▶ **INSTRUCTIONS FOR THE TASK**: The whole of the data is to be returned without a single change.
TASK DATA below:
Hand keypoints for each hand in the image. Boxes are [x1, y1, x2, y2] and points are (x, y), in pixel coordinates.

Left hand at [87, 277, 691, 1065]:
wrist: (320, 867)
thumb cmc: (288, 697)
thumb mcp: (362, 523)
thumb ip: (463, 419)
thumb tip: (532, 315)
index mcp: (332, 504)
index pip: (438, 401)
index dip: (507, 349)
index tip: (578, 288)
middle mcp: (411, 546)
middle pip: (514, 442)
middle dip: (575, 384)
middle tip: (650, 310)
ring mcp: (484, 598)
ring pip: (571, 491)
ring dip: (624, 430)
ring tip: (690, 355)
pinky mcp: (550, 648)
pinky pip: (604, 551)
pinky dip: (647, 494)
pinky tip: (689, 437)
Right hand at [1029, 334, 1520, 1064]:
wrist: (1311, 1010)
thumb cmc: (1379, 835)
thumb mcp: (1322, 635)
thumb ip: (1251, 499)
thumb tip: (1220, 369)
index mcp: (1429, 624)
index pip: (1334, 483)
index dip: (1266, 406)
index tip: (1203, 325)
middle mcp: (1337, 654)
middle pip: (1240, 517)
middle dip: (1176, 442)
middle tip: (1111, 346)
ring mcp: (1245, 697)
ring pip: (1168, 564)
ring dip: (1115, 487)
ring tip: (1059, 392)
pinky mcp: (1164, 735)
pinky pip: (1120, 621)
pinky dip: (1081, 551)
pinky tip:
End of TASK DATA.
▶ **SOLUTION**:
Hand keypoints for each hand in the image. Boxes are [x1, y1, x2, y2] and points are (x, y), in pixel coordinates.

Left hand at [87, 277, 691, 1065]:
wrist: (320, 867)
thumb cmc: (288, 697)
thumb mcp: (362, 523)
thumb ip: (463, 419)
thumb tip: (532, 315)
index mcp: (332, 504)
index pip: (438, 401)
index dip: (507, 349)
index tip: (578, 288)
middle mcp: (411, 546)
middle pip: (514, 442)
middle dip: (575, 384)
middle tip: (650, 310)
ring mcp: (484, 598)
ring pip: (571, 491)
ring dip: (624, 430)
ring tip: (690, 355)
pinky mcp: (550, 648)
pinky pip: (604, 551)
pinky dip: (647, 494)
pinky tip: (689, 437)
Right hand at [1029, 334, 1520, 1064]:
wrist: (1311, 1010)
thumb cmc: (1379, 835)
thumb mcp: (1322, 635)
thumb ip: (1251, 499)
thumb tip: (1220, 369)
index mcp: (1429, 624)
index pip: (1334, 483)
index dip: (1266, 406)
index tip: (1203, 325)
middle mcp: (1337, 654)
middle pip: (1240, 517)
middle dip: (1176, 442)
middle tip: (1111, 346)
ring mcp: (1245, 697)
ring pip: (1168, 564)
ring dip: (1115, 487)
ring tip: (1059, 392)
pinky mcp: (1164, 735)
pinky pip: (1120, 621)
pinky dip: (1081, 551)
pinky tip:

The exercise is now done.